We have written a lot about the MacDefender / MacSecurity / MacProtector fake antivirus in the past couple of weeks. These “scareware” programs try to trick you into installing their software, which then tells you that your Mac is infected with malware, even if this is not the case. They then offer to clean your Mac, for a fee. After you pay your “fine” by credit card, the programs tell you that your Mac is clean, even though it has cleaned out nothing but a part of your bank account.
This malware does not install itself, though, unless you enter a password. In the video we posted here, you can see that the Mac OS X Installer opens on its own, but it then waits for you to initiate the actual installation process. If you were to quit the installer application at that point, and delete the downloaded installation package, you would have nothing to worry about.
The most important moment, however, occurs when the Installer asks for your password. Even if you have proceeded with the installation, you still need to enter your password for it to complete.
It is common to get password requests on your Mac; a number of programs, or system functions, will ask for it. For example, you may get such requests to unlock your keychain (this stores your passwords; depending on the settings on your Mac, you may get requests from this function). You’ll generally get password requests when connecting to another computer on a network, or when connecting to an iDisk (if you have a MobileMe subscription). And, you’ll often get password requests when installing software. In this case, the password required is that of an administrator.

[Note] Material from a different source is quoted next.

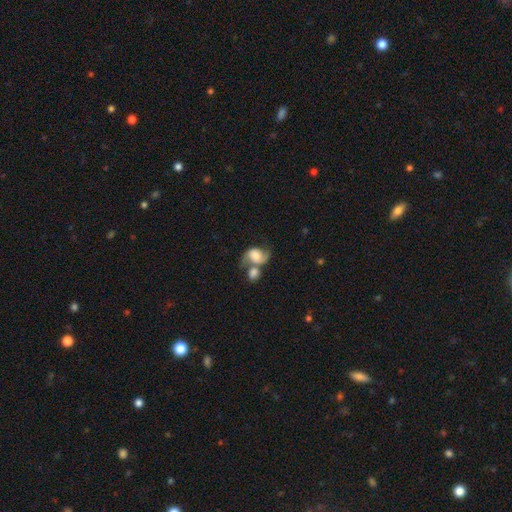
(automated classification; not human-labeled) Q: Smooth or featured?
A: featured or disk (50%); runner-up: smooth (41%)
Q: Merging?
A: merger (52%); runner-up: none (24%)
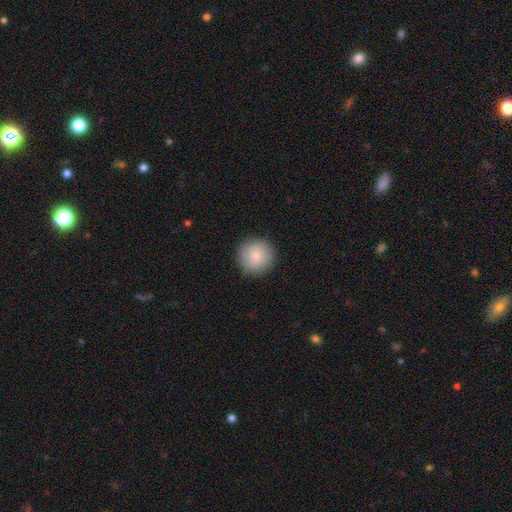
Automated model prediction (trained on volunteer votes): The model was most divided on "smooth or featured": smooth: 81%, featured or disk: 12%, star or artifact: 7%. More confident: how rounded — round (95%); merging — none (90%).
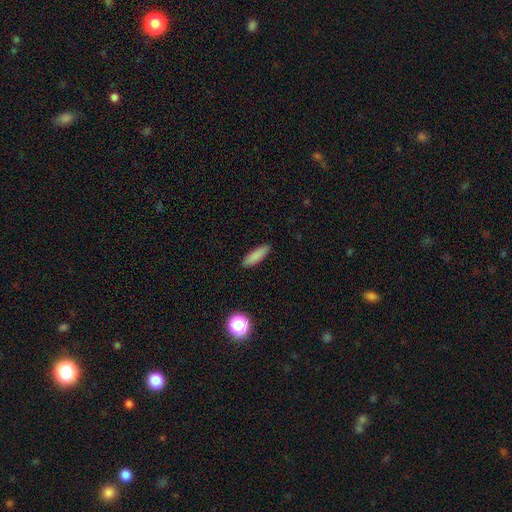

There are two types of accounts on Macs: standard accounts and administrative accounts. The latter is the type you have if you have just one user account; you may also have standard accounts if you have created other user accounts on your Mac. If users with these accounts try to install software that accesses certain parts of the operating system, they’ll need an administrator to enter a password to allow the installation to take place.
So, when you install software – when you initiate the installation, not when a web page downloads software and launches the Installer application – it is normal that you enter a password. When certain system functions ask for your password, this is normal too. However, make sure that these are real system functions. There are only a handful of Mac OS X functions that may ask for passwords. These include accessing disks or volumes, especially those on a network; unlocking your keychain, in certain cases; installing software updates via Apple’s Software Update program; and accessing certain system preferences, which have padlock icons on their windows. You may also need to enter your password when you log in to your Mac if you don’t have it set to automatic login, but this occurs on a special login window. Other applications may ask for passwords as well, but not with the same window as shown above.
If you are careful about entering your password, your risk of installing a Trojan horse is greatly decreased. Naturally, there are other types of malware, and we strongly recommend the use of VirusBarrier X6 to protect against these. But with simple, safe computing techniques, you can protect yourself from the current fake antivirus that has become quite widespread.